(Records from a dataset)
╔══
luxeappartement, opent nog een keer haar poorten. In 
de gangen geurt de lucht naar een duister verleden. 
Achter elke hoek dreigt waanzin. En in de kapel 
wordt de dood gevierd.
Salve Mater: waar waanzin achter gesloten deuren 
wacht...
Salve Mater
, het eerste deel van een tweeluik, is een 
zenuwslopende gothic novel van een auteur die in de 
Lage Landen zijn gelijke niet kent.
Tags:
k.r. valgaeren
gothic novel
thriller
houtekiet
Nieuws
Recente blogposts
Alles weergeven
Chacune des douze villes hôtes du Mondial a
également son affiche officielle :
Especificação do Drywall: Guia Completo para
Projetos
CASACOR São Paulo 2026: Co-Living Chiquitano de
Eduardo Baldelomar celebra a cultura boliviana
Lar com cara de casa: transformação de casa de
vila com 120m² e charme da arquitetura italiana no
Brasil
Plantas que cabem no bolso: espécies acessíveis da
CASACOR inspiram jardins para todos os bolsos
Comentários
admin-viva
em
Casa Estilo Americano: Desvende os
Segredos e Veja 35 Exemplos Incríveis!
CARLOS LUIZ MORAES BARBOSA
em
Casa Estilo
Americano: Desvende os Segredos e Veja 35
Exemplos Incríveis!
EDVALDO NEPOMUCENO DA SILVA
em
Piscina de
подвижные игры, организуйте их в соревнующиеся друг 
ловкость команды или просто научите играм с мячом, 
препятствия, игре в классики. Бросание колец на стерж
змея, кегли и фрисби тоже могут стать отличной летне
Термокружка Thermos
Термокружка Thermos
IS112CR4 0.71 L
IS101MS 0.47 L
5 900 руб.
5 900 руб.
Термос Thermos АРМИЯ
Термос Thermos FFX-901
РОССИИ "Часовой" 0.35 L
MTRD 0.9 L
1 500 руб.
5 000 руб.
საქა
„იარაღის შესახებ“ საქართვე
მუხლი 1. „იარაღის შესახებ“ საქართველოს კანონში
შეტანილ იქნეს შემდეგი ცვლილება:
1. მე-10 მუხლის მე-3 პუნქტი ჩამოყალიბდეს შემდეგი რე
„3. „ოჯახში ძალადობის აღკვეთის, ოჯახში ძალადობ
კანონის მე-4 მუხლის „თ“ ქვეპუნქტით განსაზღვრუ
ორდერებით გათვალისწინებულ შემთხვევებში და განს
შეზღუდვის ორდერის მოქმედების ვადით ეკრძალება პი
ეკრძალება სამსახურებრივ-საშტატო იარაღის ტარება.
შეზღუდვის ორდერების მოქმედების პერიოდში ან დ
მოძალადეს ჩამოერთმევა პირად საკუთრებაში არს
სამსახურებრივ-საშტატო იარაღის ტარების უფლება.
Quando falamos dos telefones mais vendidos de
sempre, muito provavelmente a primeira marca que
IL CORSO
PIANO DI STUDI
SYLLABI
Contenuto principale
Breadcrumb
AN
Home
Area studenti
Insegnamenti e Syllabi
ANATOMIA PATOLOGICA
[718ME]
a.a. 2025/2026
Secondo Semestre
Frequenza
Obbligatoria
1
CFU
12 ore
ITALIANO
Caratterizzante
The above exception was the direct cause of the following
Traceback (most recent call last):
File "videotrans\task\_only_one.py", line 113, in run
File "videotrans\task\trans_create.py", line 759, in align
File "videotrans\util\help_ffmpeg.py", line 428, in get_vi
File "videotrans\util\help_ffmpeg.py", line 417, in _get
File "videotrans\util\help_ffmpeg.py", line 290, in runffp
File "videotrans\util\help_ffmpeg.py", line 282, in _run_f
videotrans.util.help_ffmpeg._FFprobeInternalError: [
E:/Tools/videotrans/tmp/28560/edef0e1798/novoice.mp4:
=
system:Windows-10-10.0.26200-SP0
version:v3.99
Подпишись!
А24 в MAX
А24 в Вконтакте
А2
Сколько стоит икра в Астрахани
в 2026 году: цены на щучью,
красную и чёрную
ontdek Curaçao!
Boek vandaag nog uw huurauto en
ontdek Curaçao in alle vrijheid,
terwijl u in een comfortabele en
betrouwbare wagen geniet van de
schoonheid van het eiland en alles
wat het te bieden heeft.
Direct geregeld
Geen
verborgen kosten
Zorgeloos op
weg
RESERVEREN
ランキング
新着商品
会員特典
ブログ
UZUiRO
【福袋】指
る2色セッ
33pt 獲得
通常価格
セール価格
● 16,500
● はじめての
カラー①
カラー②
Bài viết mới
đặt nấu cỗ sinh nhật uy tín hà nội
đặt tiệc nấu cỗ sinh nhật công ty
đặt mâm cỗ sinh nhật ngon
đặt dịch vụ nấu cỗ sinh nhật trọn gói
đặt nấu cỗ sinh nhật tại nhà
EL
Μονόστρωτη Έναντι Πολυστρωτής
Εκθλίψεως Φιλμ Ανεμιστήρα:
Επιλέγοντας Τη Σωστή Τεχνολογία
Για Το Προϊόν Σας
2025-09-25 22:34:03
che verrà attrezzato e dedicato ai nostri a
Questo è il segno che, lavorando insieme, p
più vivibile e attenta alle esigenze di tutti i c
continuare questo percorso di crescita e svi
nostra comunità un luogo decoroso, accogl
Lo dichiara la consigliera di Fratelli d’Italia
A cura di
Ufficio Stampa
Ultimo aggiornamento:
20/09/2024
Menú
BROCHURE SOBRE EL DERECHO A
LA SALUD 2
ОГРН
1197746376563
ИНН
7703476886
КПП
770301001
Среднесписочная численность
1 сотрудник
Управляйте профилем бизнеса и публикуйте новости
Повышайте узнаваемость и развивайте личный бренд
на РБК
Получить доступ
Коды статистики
╚══
# [WORK REQUEST]
Quote the records exactly as they appear, from the first line through the line containing "1. მე-10 მუხლის", including both ends.

# [SOLUTION TO THIS TASK]
luxeappartement, opent nog een keer haar poorten. In 
de gangen geurt de lucht naar een duister verleden. 
Achter elke hoek dreigt waanzin. En in de kapel 
wordt de dood gevierd.
Salve Mater: waar waanzin achter gesloten deuren 
wacht...
Salve Mater
, het eerste deel van een tweeluik, is een 
zenuwslopende gothic novel van een auteur die in de 
Lage Landen zijn gelijke niet kent.
Tags:
k.r. valgaeren
gothic novel
thriller
houtekiet
Nieuws
Recente blogposts
Alles weergeven
Chacune des douze villes hôtes du Mondial a
également son affiche officielle :
Especificação do Drywall: Guia Completo para
Projetos
CASACOR São Paulo 2026: Co-Living Chiquitano de
Eduardo Baldelomar celebra a cultura boliviana
Lar com cara de casa: transformação de casa de
vila com 120m² e charme da arquitetura italiana no
Brasil
Plantas que cabem no bolso: espécies acessíveis da
CASACOR inspiram jardins para todos os bolsos
Comentários
admin-viva
em
Casa Estilo Americano: Desvende os
Segredos e Veja 35 Exemplos Incríveis!
CARLOS LUIZ MORAES BARBOSA
em
Casa Estilo
Americano: Desvende os Segredos e Veja 35
Exemplos Incríveis!
EDVALDO NEPOMUCENO DA SILVA
em
Piscina de
подвижные игры, организуйте их в соревнующиеся друг 
ловкость команды или просто научите играм с мячом, 
препятствия, игре в классики. Бросание колец на стерж
змея, кегли и фрисби тоже могут стать отличной летне
Термокружка Thermos
Термокружка Thermos
IS112CR4 0.71 L
IS101MS 0.47 L
5 900 руб.
5 900 руб.
Термос Thermos АРМИЯ
Термос Thermos FFX-901
РОССИИ "Часовой" 0.35 L
MTRD 0.9 L
1 500 руб.
5 000 руб.
საქა
„იარაღის შესახებ“ საქართვე
მუხლი 1. „იარაღის შესახებ“ საქართველოს კანონში
შეტანილ იქნეს შემდეგი ცვლილება:
1. მე-10 მუხლის მე-3 პუნქტი ჩამოყალიბდეს შემდეგი რე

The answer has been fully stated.